[Dataset entries]
^^^^^^^^^^^^^^^^

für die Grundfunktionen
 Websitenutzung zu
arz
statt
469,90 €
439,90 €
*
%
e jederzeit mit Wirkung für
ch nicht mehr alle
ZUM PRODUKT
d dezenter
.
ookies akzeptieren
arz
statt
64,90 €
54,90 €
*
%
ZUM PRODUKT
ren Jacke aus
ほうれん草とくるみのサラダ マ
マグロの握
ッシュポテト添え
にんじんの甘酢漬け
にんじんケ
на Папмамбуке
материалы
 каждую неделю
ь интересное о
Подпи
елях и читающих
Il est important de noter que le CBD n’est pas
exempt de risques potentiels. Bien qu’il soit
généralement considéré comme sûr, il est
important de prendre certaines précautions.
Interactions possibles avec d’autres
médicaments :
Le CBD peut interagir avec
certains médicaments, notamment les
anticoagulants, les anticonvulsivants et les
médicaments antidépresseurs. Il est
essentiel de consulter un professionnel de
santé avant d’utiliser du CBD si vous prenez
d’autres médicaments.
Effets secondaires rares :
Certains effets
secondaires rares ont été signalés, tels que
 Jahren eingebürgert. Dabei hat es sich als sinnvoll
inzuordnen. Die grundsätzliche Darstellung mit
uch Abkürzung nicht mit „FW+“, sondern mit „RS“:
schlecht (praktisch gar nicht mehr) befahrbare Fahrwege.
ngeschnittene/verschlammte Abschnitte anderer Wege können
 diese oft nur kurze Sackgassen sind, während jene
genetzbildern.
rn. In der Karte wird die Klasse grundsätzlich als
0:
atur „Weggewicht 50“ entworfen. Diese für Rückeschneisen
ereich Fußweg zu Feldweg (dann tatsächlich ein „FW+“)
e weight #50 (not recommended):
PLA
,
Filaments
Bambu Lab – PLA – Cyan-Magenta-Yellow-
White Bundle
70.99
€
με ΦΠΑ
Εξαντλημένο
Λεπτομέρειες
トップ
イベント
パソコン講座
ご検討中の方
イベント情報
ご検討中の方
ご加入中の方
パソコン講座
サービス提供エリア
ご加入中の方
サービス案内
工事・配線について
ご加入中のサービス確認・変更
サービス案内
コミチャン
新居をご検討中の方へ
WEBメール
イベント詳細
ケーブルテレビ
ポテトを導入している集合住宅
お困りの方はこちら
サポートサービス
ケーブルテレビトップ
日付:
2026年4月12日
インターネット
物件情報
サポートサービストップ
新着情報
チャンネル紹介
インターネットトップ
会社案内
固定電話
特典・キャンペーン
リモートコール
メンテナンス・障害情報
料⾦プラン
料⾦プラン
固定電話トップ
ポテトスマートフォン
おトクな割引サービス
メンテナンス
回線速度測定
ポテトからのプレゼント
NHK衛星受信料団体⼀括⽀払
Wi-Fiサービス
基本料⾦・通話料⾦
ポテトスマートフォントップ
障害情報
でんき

^^^^^^^^^^^^^^^^

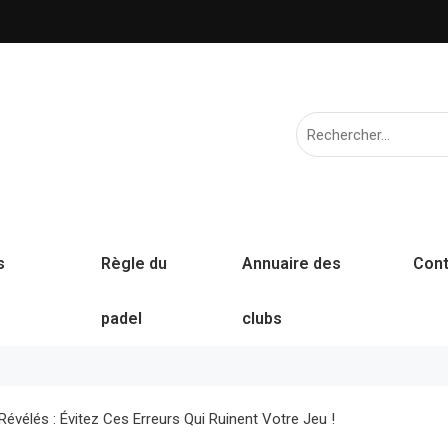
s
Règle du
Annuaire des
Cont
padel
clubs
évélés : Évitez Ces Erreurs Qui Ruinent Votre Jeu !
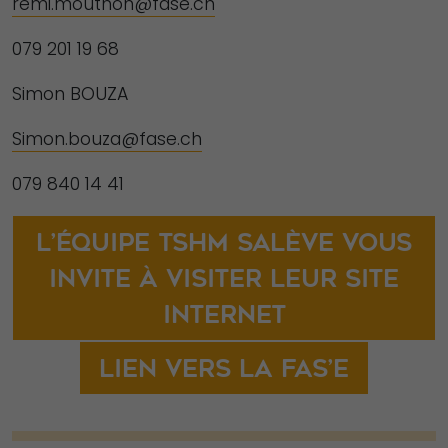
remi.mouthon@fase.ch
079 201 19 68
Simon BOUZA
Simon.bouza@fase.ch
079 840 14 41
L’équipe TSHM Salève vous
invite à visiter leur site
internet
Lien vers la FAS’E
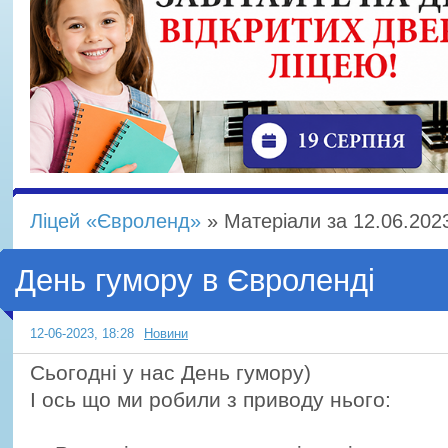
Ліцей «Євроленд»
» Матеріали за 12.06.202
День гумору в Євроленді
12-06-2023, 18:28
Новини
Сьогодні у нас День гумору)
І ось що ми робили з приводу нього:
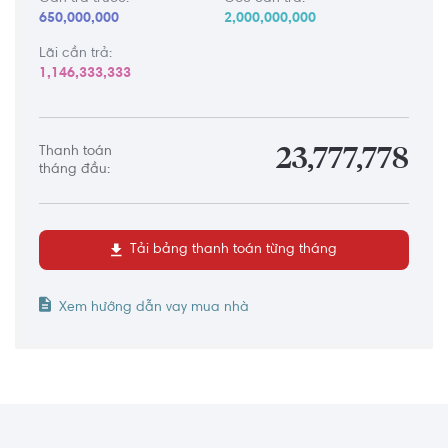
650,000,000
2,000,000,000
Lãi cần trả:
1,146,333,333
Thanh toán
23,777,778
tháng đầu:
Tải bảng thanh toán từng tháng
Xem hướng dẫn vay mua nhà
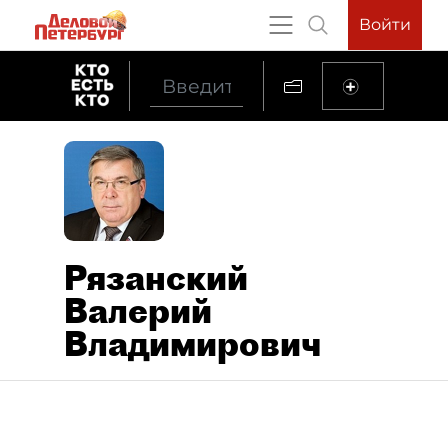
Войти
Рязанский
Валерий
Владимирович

^^^^^^^^^^^^^^^^

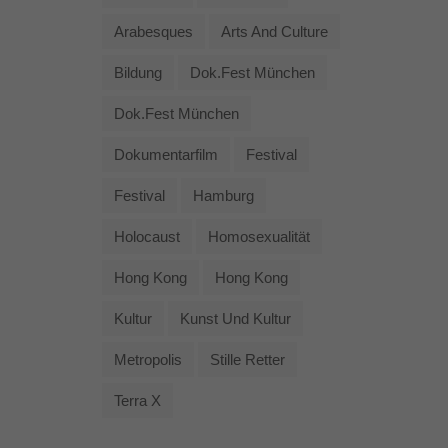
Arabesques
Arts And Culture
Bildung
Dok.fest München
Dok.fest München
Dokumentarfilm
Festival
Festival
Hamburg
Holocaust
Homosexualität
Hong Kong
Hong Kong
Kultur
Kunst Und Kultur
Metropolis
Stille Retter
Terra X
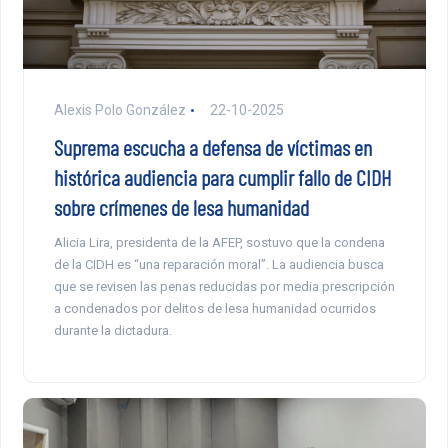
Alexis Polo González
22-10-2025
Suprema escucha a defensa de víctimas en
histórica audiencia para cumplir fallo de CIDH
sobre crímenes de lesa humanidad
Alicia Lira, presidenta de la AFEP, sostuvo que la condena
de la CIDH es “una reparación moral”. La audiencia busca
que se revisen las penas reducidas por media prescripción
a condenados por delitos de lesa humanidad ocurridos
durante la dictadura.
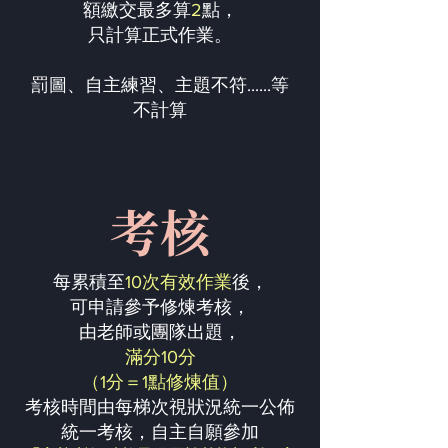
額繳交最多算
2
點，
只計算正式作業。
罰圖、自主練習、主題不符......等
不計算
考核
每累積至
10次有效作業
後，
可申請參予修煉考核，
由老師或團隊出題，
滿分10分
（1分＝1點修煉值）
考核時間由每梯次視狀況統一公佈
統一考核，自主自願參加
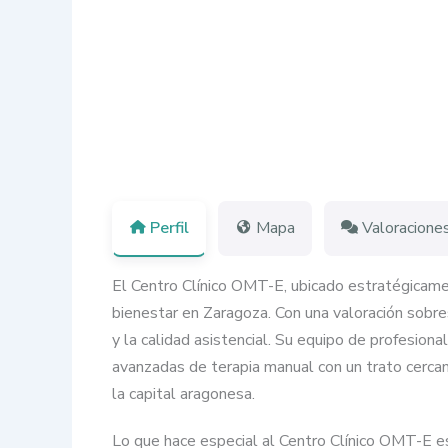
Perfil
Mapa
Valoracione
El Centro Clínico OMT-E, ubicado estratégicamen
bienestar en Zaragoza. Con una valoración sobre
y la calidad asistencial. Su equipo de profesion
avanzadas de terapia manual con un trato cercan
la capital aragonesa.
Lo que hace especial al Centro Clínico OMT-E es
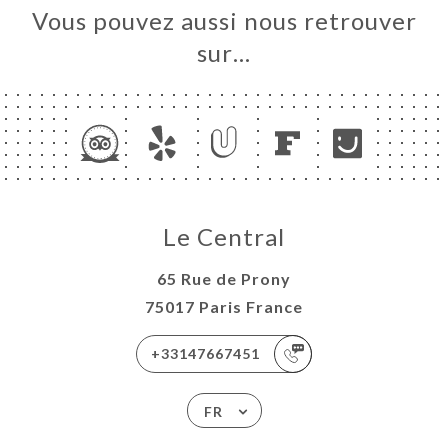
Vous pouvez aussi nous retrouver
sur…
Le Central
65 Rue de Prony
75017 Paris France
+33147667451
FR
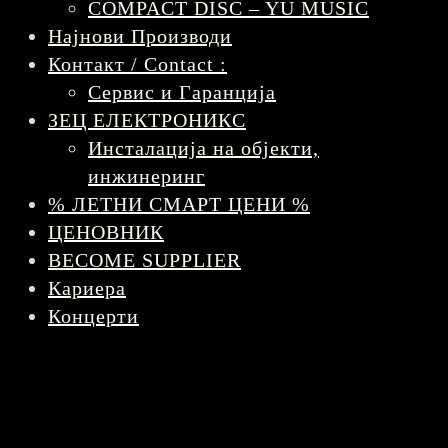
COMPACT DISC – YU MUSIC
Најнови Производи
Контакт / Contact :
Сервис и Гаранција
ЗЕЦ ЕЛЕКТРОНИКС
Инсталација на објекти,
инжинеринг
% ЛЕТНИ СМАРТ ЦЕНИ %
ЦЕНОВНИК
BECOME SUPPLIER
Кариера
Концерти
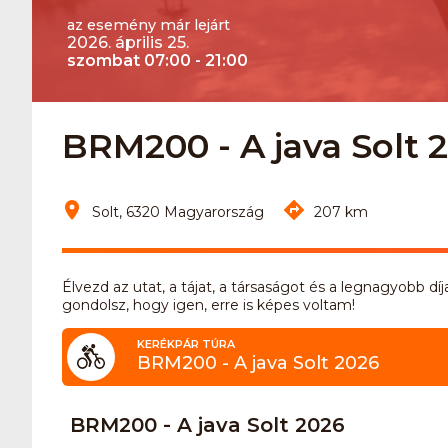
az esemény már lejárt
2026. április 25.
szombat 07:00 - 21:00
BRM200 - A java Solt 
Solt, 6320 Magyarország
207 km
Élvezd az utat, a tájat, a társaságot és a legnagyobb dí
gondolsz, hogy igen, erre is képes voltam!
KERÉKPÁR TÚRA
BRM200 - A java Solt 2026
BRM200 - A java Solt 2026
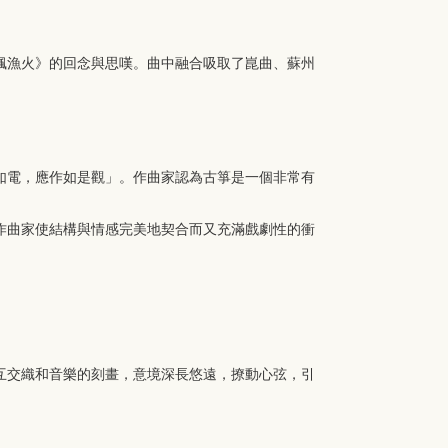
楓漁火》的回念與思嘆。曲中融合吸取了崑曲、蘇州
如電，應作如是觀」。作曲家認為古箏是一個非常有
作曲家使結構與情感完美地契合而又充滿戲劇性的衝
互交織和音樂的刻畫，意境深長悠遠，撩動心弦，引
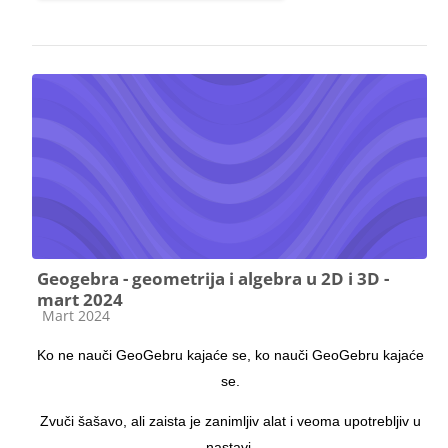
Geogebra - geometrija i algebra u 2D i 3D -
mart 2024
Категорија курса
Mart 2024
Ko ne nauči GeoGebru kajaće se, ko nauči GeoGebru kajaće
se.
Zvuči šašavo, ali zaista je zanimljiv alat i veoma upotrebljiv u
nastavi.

^^^^^^^^^^^^^^^^

- WORK REQUEST
Give back, word for word, only the lines above from the line holding "für die Grundfunktionen" to the line holding "généralement considéré comme sûr, il est", both included.

- SOLUTION FOR THIS PROBLEM
für die Grundfunktionen
 Websitenutzung zu
arz
statt
469,90 €
439,90 €
*
%
e jederzeit mit Wirkung für
ch nicht mehr alle
ZUM PRODUKT
d dezenter
.
ookies akzeptieren
arz
statt
64,90 €
54,90 €
*
%
ZUM PRODUKT
ren Jacke aus
ほうれん草とくるみのサラダ マ
マグロの握
ッシュポテト添え
にんじんの甘酢漬け
にんじんケ
на Папмамбуке
материалы
 каждую неделю
ь интересное о
Подпи
елях и читающих
Il est important de noter que le CBD n’est pas
exempt de risques potentiels. Bien qu’il soit
généralement considéré comme sûr, il est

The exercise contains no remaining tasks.